2018年7月10日

聖と善

美ではあるが善でない様な対象と、善ではあるが美ではない対象を見比べると、前者の方が劣っているのがわかる。単に美ではあるが悪い物は有害だが、醜でも善である物は役立つし、しばしば目的の物でもあるからだ。真善美の内、最も究極目的に近い価値が善である事はこの比較でわかる。

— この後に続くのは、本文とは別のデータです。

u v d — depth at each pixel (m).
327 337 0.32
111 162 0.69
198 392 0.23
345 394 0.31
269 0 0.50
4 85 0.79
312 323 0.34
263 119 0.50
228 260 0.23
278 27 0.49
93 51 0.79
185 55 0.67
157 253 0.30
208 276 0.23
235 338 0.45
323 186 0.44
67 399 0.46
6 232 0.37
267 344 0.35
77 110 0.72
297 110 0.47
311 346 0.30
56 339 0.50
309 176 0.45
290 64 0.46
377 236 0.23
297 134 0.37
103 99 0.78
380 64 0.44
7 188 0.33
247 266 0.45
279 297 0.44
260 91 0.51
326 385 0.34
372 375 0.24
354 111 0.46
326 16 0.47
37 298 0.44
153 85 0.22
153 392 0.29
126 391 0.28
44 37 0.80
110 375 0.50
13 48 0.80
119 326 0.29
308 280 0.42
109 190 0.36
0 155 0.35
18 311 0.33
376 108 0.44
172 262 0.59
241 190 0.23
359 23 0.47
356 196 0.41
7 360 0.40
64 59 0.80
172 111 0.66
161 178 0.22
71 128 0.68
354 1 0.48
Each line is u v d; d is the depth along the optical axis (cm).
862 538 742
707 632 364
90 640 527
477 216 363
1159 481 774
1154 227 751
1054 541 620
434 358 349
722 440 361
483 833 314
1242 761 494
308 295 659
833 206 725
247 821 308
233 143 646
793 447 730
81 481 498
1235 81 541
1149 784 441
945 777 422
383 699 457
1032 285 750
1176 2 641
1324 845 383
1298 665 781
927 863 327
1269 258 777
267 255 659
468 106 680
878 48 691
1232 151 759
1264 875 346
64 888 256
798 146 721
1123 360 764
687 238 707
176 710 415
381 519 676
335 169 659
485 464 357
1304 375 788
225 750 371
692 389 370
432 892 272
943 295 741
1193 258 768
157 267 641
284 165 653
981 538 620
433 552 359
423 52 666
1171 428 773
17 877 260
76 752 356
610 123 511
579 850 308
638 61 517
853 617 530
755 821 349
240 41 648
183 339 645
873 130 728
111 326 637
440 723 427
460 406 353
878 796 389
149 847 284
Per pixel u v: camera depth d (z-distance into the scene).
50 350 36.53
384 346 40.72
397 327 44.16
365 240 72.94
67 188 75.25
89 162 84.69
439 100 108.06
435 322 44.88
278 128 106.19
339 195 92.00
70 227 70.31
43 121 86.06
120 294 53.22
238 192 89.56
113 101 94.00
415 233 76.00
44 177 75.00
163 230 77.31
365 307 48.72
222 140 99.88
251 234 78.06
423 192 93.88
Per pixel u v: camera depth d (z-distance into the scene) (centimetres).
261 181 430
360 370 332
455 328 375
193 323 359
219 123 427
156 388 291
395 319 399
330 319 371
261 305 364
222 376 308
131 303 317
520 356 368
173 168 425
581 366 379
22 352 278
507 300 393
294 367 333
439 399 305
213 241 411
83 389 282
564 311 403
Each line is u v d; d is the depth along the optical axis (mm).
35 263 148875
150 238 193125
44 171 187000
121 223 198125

 他方、真善美をもちあげた聖という価値が善より高次元の価値であると理解するには、善ではあるが偽かつ醜である様な物とか、美ではあるが偽かつ悪である様な物を想定すればよい。聖は少なくとも、あらゆる価値を全体集合と考えたとき、真善美各々の部分集合3つの共通部分であり、真かつ善かつ美である様な価値を指すと考えられる。しかし善だが偽かつ美である様な場合、例えば白い嘘と呼ばれる人を傷つけない為の悪気のない嘘の様な物は、聖価値自体ではないにせよそれに漸近する事がしばしばであり、真だが醜かつ善だとか、真だが美かつ悪だとか、あるいは真だが醜かつ悪だとか、美だが偽かつ悪だとかいった様な場合に比べると、善は美や真より一層、この聖部分集合に属する要素が多いのだろう。